I’m pretty ecstatic that we’ve been able to time this trip to essentially skip winter. Perhaps I’ll feel differently when it’s Christmas, and everyone back home is watching for those first snowflakes, baking pies, and sipping hot chocolate while the Christmas tree lights twinkle under a sky that is dark by 5 pm while in Australia we’re barbequing on the beach. Perhaps… but probably not. But regardless of its unfortunate place in the calendar as winter’s predecessor, I have always looked forward to autumn. I look forward to spring too, but in a different way. Spring can never get here fast enough. With the first glimpse of tulip leaves poking through the grit-encrusted flower beds, even though another snowstorm is still in the forecast, I find myself storing sweaters, opening windows, and shopping for brightly-colored clothes. It’s like, come on spring, come ON! But spring can be a real teaser. All of a sudden it’s blazingly hot and you have to shut the house up AGAIN to keep it cool. Autumn is different. It drifts in slowly, subtly, with its crisp air and clear sky, bringing along a comfortable feeling of settling in. Although I do not miss replacing screens with storm windows, going back to work, or endless leaf blowing, all of it in preparation for a long, tough winter, autumn rarely gets the blame, and is still the most truly enjoyable season.

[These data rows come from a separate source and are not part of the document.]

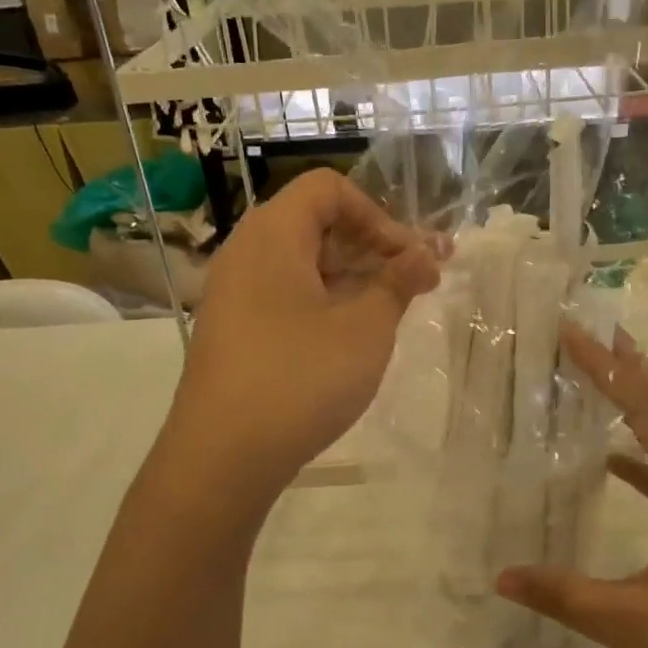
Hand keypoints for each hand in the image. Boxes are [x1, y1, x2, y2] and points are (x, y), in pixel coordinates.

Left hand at [171, 169, 440, 492]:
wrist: (222, 457)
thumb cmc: (300, 378)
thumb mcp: (365, 329)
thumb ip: (398, 283)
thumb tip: (425, 254)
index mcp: (272, 235)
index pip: (328, 189)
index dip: (377, 215)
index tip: (408, 258)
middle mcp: (246, 252)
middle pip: (316, 224)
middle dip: (372, 247)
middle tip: (415, 283)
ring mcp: (234, 293)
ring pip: (303, 264)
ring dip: (352, 278)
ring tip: (392, 311)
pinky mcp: (234, 330)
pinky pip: (285, 295)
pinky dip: (324, 302)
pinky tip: (351, 337)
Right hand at [496, 325, 647, 647]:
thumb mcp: (631, 622)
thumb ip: (563, 596)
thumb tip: (501, 575)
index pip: (646, 410)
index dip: (608, 369)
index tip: (573, 334)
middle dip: (628, 365)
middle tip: (590, 332)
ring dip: (639, 398)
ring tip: (603, 372)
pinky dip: (641, 452)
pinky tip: (610, 460)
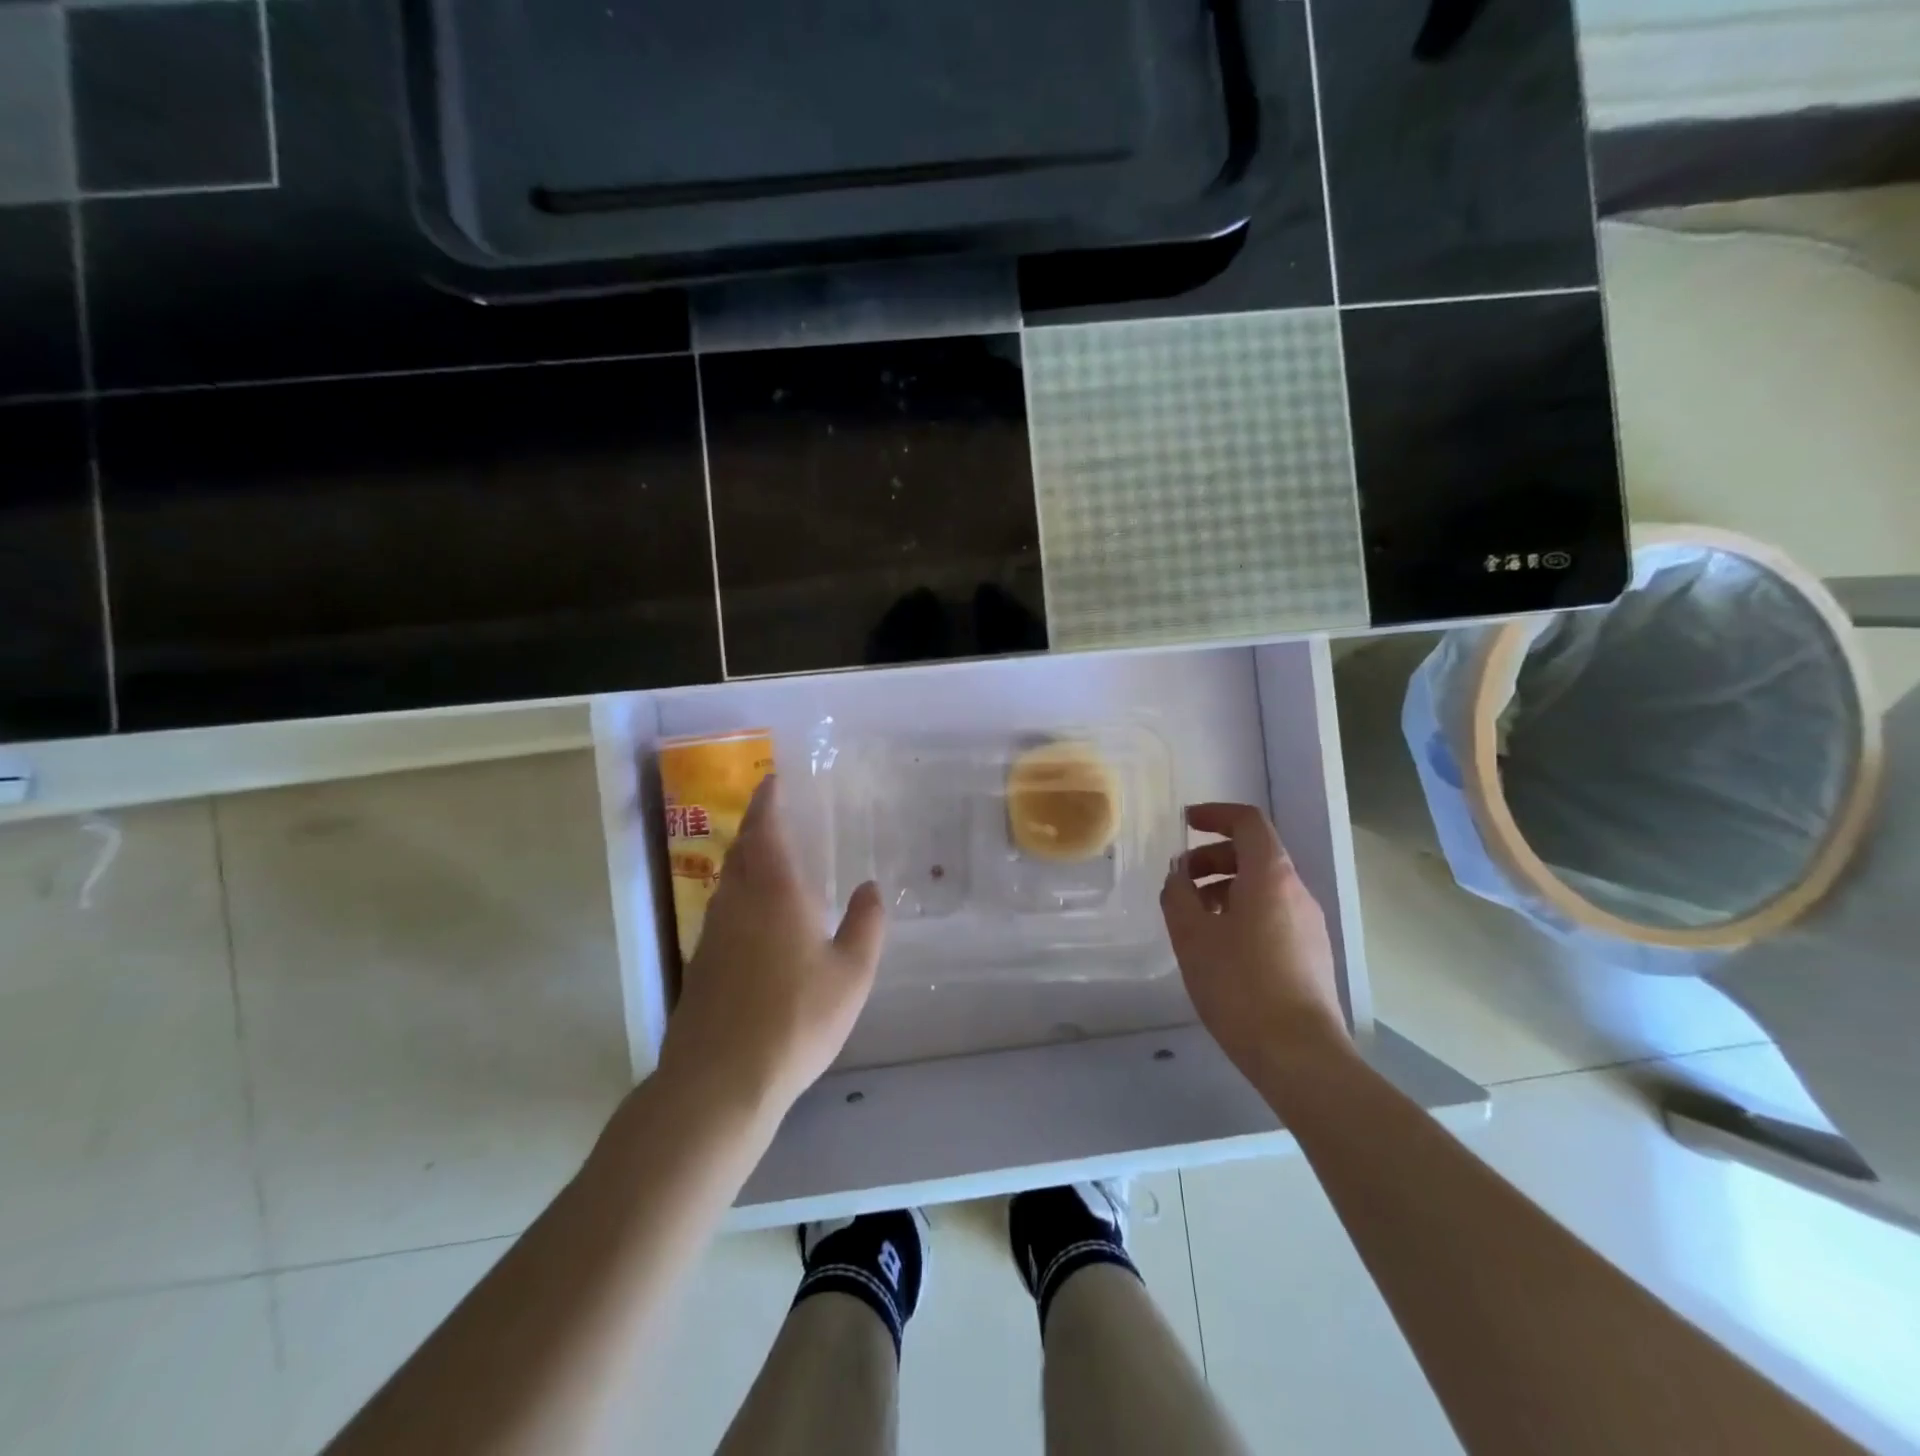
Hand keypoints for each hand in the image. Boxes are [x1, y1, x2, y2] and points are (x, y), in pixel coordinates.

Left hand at [659, 776, 884, 1117]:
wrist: (720, 1080)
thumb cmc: (795, 1019)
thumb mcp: (851, 974)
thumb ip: (865, 925)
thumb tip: (870, 887)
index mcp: (774, 892)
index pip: (766, 830)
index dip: (768, 802)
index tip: (772, 781)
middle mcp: (736, 902)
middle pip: (742, 850)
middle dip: (756, 827)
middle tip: (775, 815)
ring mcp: (712, 934)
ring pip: (728, 881)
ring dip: (746, 861)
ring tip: (769, 860)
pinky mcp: (700, 965)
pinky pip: (723, 911)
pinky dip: (739, 896)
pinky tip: (756, 919)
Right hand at [1160, 803, 1347, 1085]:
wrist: (1299, 1054)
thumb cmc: (1239, 984)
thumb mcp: (1192, 935)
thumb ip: (1178, 894)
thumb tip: (1178, 875)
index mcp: (1271, 875)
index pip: (1248, 822)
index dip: (1216, 814)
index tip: (1185, 822)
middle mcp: (1297, 891)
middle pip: (1255, 854)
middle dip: (1213, 857)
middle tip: (1180, 881)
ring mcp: (1309, 924)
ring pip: (1263, 887)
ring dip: (1225, 888)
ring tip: (1194, 918)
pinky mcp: (1311, 954)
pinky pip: (1273, 914)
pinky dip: (1242, 912)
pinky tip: (1219, 947)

But once the true crispness of autumn is fully upon Europe and our old home in the US, our new home in Australia will be deeply in the midst of spring. This is a fact embarrassingly little known to many Northern Hemisphere-ians, and I always made it a point for my science classes to have it ingrained in their brains. When this trip is over and home establishment in Australia has occurred, there will eventually be another autumn come next April. Although the eucalypts don’t lose their leaves and the koalas don’t collect nuts for hibernation, there will be new traditions to mix in with the old. I hope to remember the quiet pleasure of old autumns fondly, while still embracing the new, unusual environment around me. Once we’re settled in Australia, I may even choose to move our Thanksgiving to April or May, so it’s still an autumn harvest celebration. After all, I wouldn’t want it to clash with the Rose Festival in November.

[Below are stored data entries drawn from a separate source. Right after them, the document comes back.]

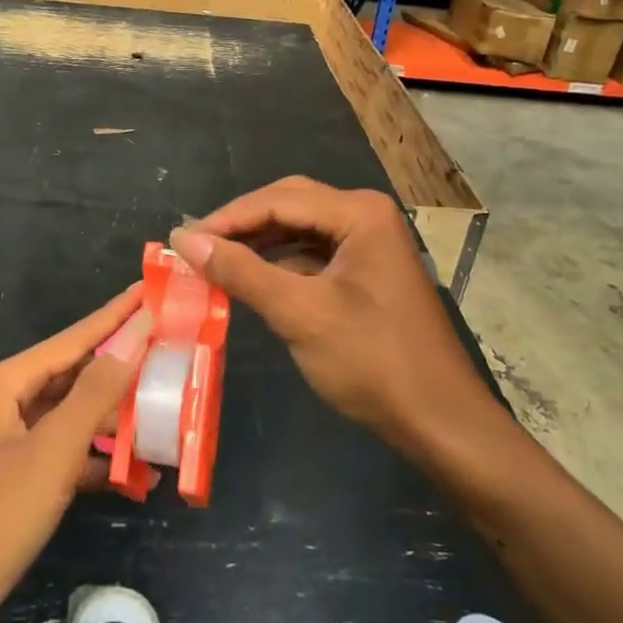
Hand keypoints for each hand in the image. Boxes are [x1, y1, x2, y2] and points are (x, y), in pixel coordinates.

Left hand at [0, 284, 151, 622]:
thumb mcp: (52, 451)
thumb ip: (96, 392)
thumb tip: (135, 336)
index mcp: (8, 382)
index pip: (76, 337)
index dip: (117, 314)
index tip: (152, 290)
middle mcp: (8, 403)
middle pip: (77, 374)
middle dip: (123, 366)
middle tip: (173, 353)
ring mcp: (12, 445)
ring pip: (75, 417)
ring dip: (117, 419)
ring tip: (168, 413)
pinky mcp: (18, 483)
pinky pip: (68, 456)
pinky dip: (100, 462)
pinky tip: (138, 474)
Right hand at [170, 178, 495, 450]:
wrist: (441, 422)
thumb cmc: (373, 362)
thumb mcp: (300, 314)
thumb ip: (241, 272)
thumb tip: (184, 240)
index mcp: (359, 213)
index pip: (278, 200)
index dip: (226, 219)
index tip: (181, 240)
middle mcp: (366, 215)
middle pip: (289, 204)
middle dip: (242, 225)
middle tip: (196, 247)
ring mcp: (370, 242)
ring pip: (299, 228)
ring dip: (258, 244)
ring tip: (214, 263)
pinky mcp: (367, 270)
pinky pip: (313, 253)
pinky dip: (280, 263)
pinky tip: (251, 280)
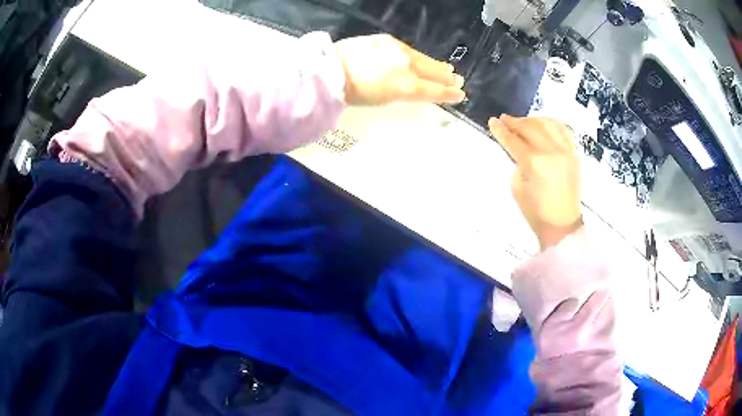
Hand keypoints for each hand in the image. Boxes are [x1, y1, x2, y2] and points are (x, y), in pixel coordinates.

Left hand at [335, 34, 465, 105]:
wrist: (332, 69)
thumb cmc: (354, 93)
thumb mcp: (382, 101)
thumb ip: (403, 93)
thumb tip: (415, 89)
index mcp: (408, 86)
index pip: (434, 90)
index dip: (449, 94)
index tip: (460, 95)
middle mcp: (409, 66)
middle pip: (433, 72)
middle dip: (446, 77)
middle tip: (458, 80)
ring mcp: (399, 51)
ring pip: (423, 59)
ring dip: (436, 65)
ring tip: (446, 69)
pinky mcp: (388, 41)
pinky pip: (409, 50)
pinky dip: (417, 56)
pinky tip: (419, 58)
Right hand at [488, 115, 581, 249]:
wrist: (562, 224)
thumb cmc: (536, 212)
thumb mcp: (517, 188)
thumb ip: (516, 163)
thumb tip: (516, 147)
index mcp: (534, 163)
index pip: (514, 141)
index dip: (501, 130)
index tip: (492, 121)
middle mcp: (551, 152)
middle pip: (529, 128)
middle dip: (514, 122)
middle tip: (504, 119)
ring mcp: (565, 151)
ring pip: (547, 124)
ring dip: (532, 120)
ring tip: (522, 122)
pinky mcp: (573, 153)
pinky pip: (563, 130)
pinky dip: (551, 123)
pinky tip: (543, 124)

Even though I am aware that there are seasons in the Southern Hemisphere, and that they’re opposite to the Northern Hemisphere’s seasons, I realized after reading your blog that I have no image of what an Austrailian Autumn would look like. I don’t believe I’ve ever seen depictions of such a thing in pictures or movies. I have this rather persistent image of what must be the Outback: ochers; yellows; browns; greens; brick-reds; lots of blue sky. I don’t think I have a sense of the deciduous population in Austrailia. I always picture coniferous and scrub-like folige. I look forward, in my continued friendship with you, to my images and senses being enlightened and refreshed!

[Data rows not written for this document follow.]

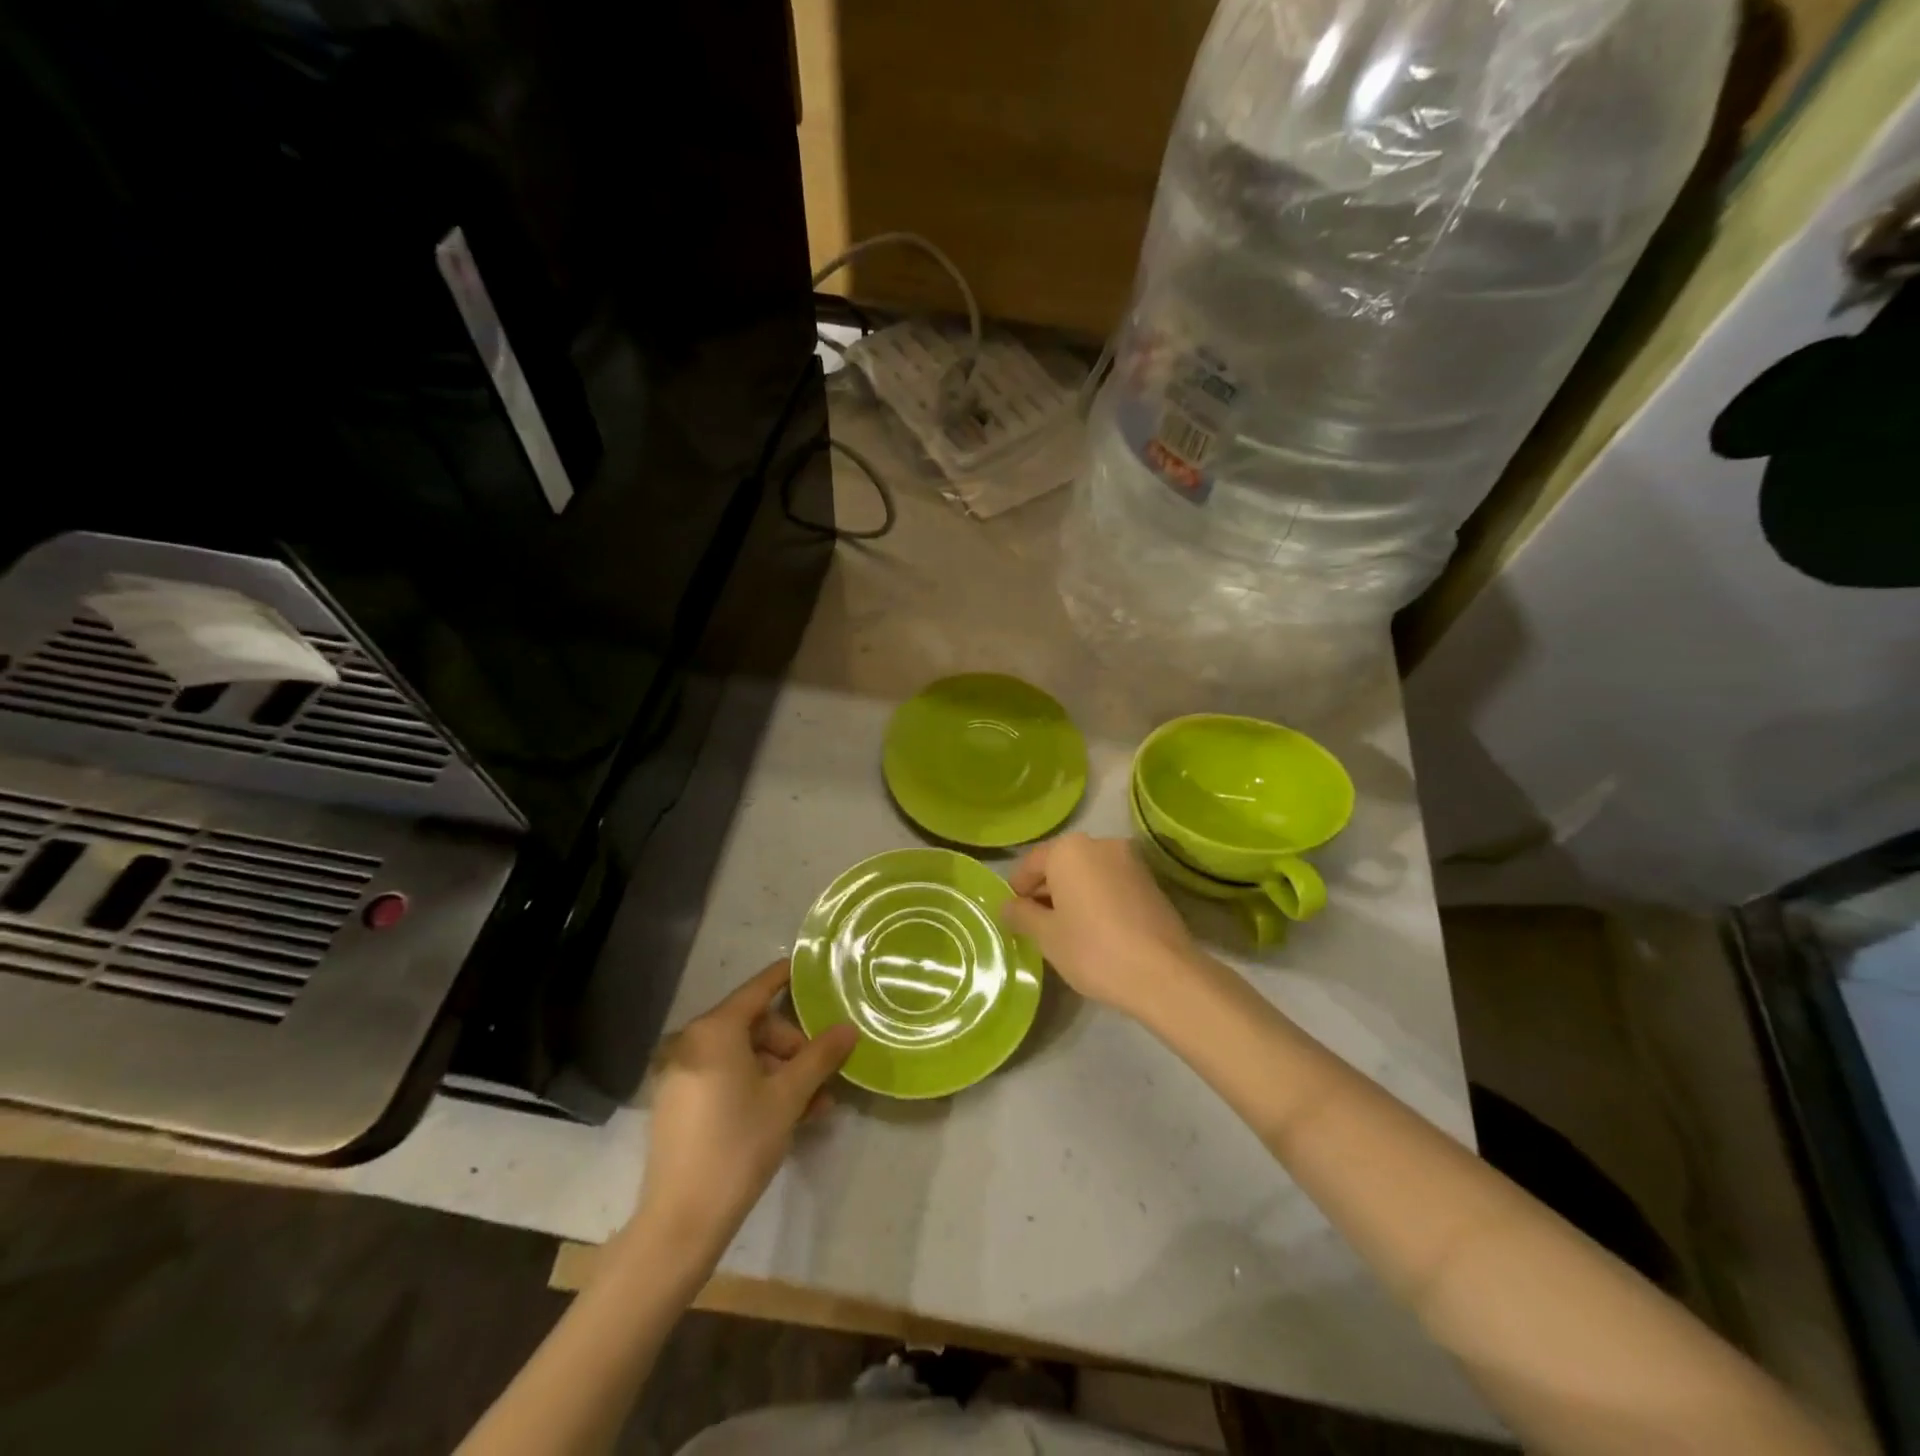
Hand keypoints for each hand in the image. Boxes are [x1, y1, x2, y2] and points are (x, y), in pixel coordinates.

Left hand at [635, 960, 857, 1262]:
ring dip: (781, 1074)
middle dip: (793, 1048)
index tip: (812, 967)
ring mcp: (682, 1074)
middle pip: (755, 1027)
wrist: (681, 1221)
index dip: (787, 976)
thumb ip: (820, 1056)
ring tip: (815, 1106)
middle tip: (822, 1076)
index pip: (759, 988)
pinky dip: (756, 1088)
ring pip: (744, 1057)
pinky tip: (786, 1115)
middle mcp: (692, 1043)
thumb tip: (848, 1028)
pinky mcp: (679, 1104)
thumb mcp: (788, 1097)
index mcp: (715, 1030)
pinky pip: (726, 1078)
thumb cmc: (739, 1144)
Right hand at [1003, 834, 1200, 1019]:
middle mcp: (1100, 844)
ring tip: (1064, 930)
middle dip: (1045, 891)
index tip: (1013, 915)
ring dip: (1071, 895)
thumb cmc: (1093, 949)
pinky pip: (1110, 883)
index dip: (1017, 889)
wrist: (1164, 974)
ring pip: (1087, 873)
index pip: (1031, 863)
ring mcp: (1130, 861)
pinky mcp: (1150, 881)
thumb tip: (1008, 906)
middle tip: (1035, 925)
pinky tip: (1093, 930)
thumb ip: (1021, 915)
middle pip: (1060, 864)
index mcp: (1069, 849)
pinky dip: (1096, 899)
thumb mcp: (1046, 936)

A scholarly and touching comment Ed. We look forward to showing you.
Marcus will have to answer that because I’ve never actually experienced an Australian autumn yet, mostly just at Christmas ::)
Your piece bought a tear to my eye Ashley, in anticipation of sharing all those new things with you here in Australia, I can hardly wait. I also look forward to you both sharing things with your friends when they come to visit, it will be nice to meet you Ed.